Agora as chamas cresciam nas tochas, sem vento ou explicação, e logo, toda a sala do trono adquiria uma atmosfera amarelada e levemente escarlate. Surgia então uma figura misteriosa de perto dos panos: uma moça de cabelos muito compridos, longos e lisos até o chão; a cor do cabelo não era ruiva, mas escarlate! usava uma tiara com uma estrela pontiaguda em seu centro. e vestia unicamente um longo e fino vestido branco reluzente, com mangas também muito compridas, de modo que suas mãos não eram visíveis; lembrava assim uma senhora élfica dos contos do além-mar; seus olhos eram castanhos-escuros, e suas pálbebras mantinham-se relativamente baixas, como se estivesse eternamente com sono. Seu nome era Abigail Iczysil, mas era mais conhecida como a Strega Escarlate -- ou bruxa escarlate --, e era diagnosticada como louca pela sociedade, especialmente pelas sociedades do Reino Selênico, que a tinham acolhido no passado remoto, antes de sua mente ter sido destruída e consumida pelo Caos. Iczysil então se dirige a Medessa; sua voz era doce e alongada no tempo, mas era também assombrosa, pois parecia de alguma forma desligada de todas as coisas do mundo:


ICZYSIL

Medessa, minha bela amiga... aproxima-se mais e vagarosamente, até estar quase colada ao ouvido de Medessa; a cada nova frase que evoca, sua voz é tomada de uma mágoa crescente: Você vai mesmo deixar que eles fiquem com o Septro da Neve no seu lugar? Você quer realmente ver a sua pobre e indefesa amiga de infância ser acuada, tendo de abandonar a força sua maravilhosa casinha nos campos, e vagar novamente sozinha e sem lar, desta vez por toda a eternidade, sem ninguém para ajudá-la, sem ninguém para consolá-la...? Ó, amiguinha! Você vai mesmo querer me ver assim? Ou pior, congelada e esfolada pelo gelo, sem nem mais poder chorar uma lágrima sequer...?

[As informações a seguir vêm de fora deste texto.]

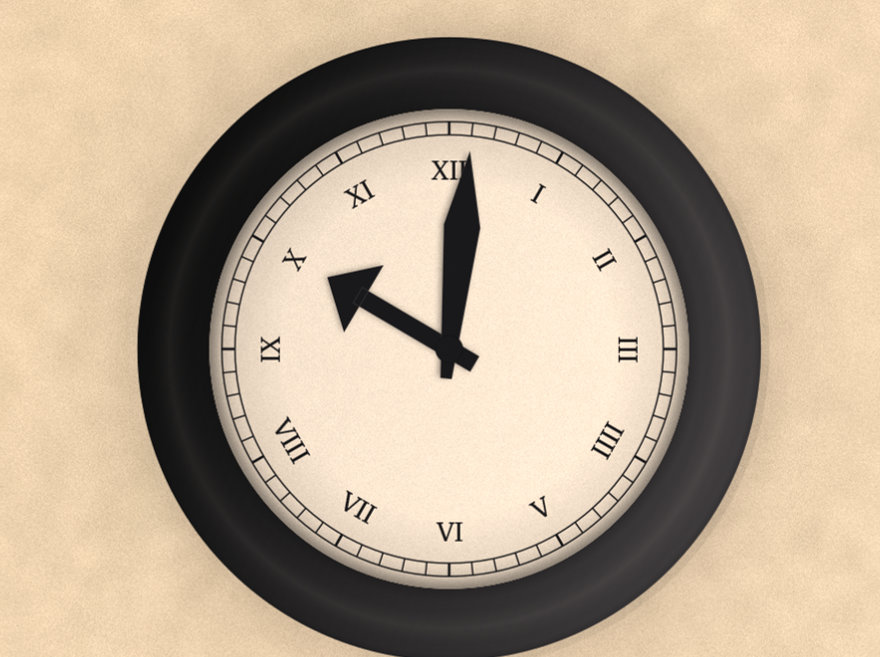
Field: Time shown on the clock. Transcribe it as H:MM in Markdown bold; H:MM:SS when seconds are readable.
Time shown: **10:01**
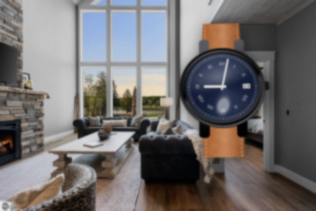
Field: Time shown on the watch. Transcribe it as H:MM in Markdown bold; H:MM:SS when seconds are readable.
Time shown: **9:02**
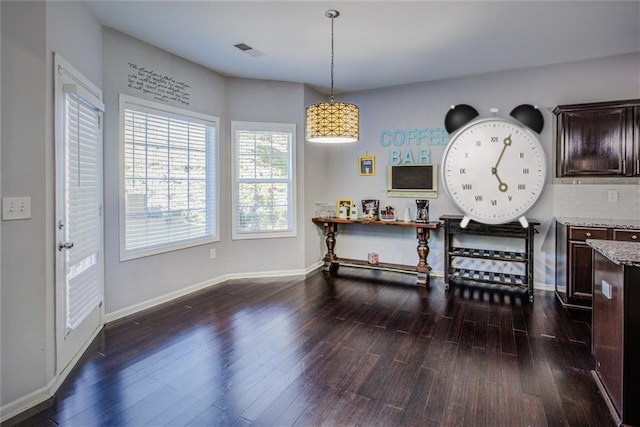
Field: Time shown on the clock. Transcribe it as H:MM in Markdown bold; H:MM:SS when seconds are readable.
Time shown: **5:04**
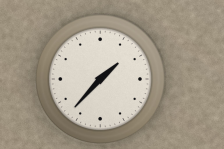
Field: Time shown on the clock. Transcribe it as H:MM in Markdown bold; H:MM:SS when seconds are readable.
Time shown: **1:37**
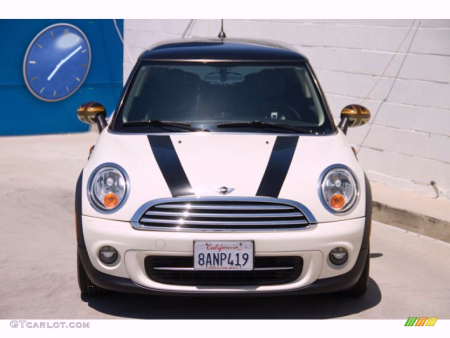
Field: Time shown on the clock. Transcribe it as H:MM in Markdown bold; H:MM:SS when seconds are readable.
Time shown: **7:08**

Medessa começava a ficar um pouco sem ar, e estava irrequieta. "Não...! Não...! Nunca...!" Respondia sem jeito, cerrando os dentes e o cabo da espada em sua mão direita; levantava-se, suando um pouco:


MEDESSA

Mas eu... preciso de sua Magia para...! Medessa é interrompida por uma brutal lufada de vento que sacode todo a sala



Instantaneamente, as chamas apagam-se, deixando um acre cheiro de cinzas no ambiente; Não havia mais qualquer indício da presença Abigail Iczysil no Castelo dos Ventos. Medessa observa, com um olhar atravessado, o céu claro e cinzento através de uma das altas janelas, e solta com a língua atrás dos dentes um áspero ruído de desprezo.